Betting Control and Licensing Board

Gaming Commission overview
- Jurisdiction: Kenya
- Headquarters: ACK Garden Annex, 1St Ngong Ave Nairobi, Kenya;
- Website: Authority website

= Betting Control and Licensing Board =

Betting Control and Licensing Board (BCLB) governs the authorization of lotteries and prize competition as well as eradication of illegal gambling activities in Kenya. It was established through an Act of Parliament (Chapter 131 Laws of Kenya of 1966). On 1 July 2019, the Betting Control and Licensing Board postponed renewing the licenses of eight sports betting operators, including Sportpesa, MelBet, Betin and Betway which controlled 85% of the total betting market in Kenya.

== History ==
BCLB was established in 1966 under the Betting, Lotteries and Gaming Act (Chapter 131 of the Laws of Kenya).
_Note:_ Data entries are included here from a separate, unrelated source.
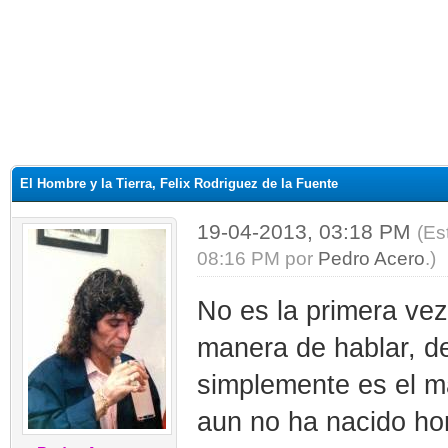
El Hombre y la Tierra, Felix Rodriguez de la Fuente
19-04-2013, 03:18 PM
(Es
08:16 PM por
Pedro Acero
.)
No es la primera vez
manera de hablar, de
simplemente es el m
aun no ha nacido hom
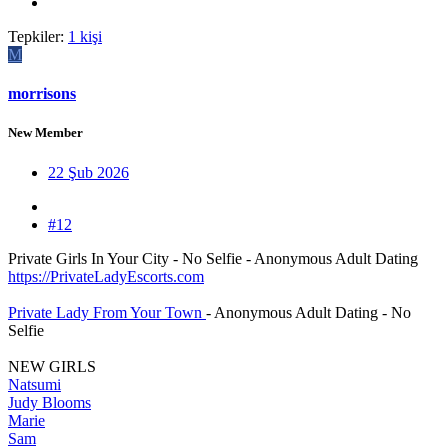
Tepkiler:
1 kişi
M
morrisons
New Member
22 Şub 2026
#12
Private Girls In Your City - No Selfie - Anonymous Adult Dating
https://PrivateLadyEscorts.com
Private Lady From Your Town
- Anonymous Adult Dating - No
Selfie
NEW GIRLS
Natsumi
Judy Blooms
Marie
Sam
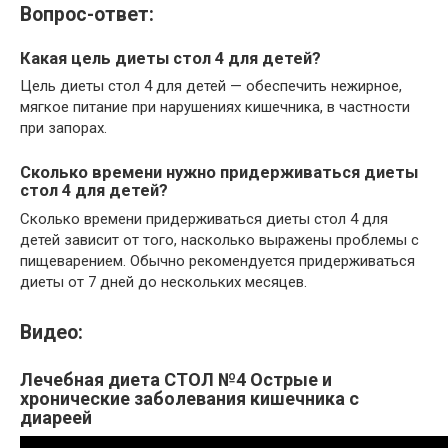
Вопрос-ответ:
Какая цель диеты стол 4 для детей?
Цель диеты стол 4 для детей — обеспечить нежирное,
мягкое питание при нарушениях кишечника, в частности
при запорах.
Сколько времени нужно придерживаться диеты
стол 4 для детей?
Сколько времени придерживаться диеты стол 4 для
детей зависит от того, насколько выражены проблемы с
пищеварением. Обычно рекомендуется придерживаться
диеты от 7 дней до нескольких месяцев.
Видео:
Лечебная диета СТОЛ №4 Острые и
хронические заболевания кишечника с
диареей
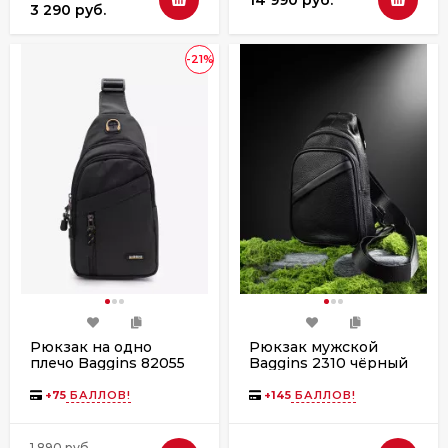
3 290 руб.
-21%
Рюкзак на одно
Рюкзак мужской
плечо Baggins 82055
Baggins 2310 чёрный
хаки
+
75
БАЛЛОВ!
+
145
БАЛЛОВ!
1 890 руб.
The organization underwent a significant institutional change with the introduction of the Gambling Control Act of 2023, which established the Gambling Regulatory Authority of Kenya as the new regulatory body to replace BCLB's former governance structure. The BCLB is domiciled at the Executive Office of the President following Executive Order No. 1 of 2023. Jane Mwikali Makau serves as Chairperson, and Peter K. Mbugi is the CEO.

In the 2023/24 financial year, taxes from the gambling sector (including excise duty on stakes and withholding tax on winnings) totaled KES 22.3 billion.

In March 2025, the board issued mandatory compliance requirements for aviator and crash games, requiring licensed operators to resubmit detailed documentation about game mechanics, algorithms, and provider certifications within 14 days. Additionally, in May 2025, BCLB introduced strict advertising guidelines that ban celebrity and influencer endorsements, require pre-approval of all advertisements, and prohibit advertising near schools and religious sites.

== Functions ==
BCLB's mandate encompasses regulating and controlling betting, lotteries, and gaming operations throughout Kenya. The board's primary responsibilities include:

- Licensing and regulation of betting, gaming, and lottery operators;
- Consumer protection against fraud and misleading practice;
- Eradication of illegal gambling activities;
- Revenue collection through licensing fees and taxes;
- Supervision and inspection of betting and gaming premises nationwide;
- Promotion of responsible gaming and management of gambling addiction.

The board oversees more than 220 licensed firms operating in the country.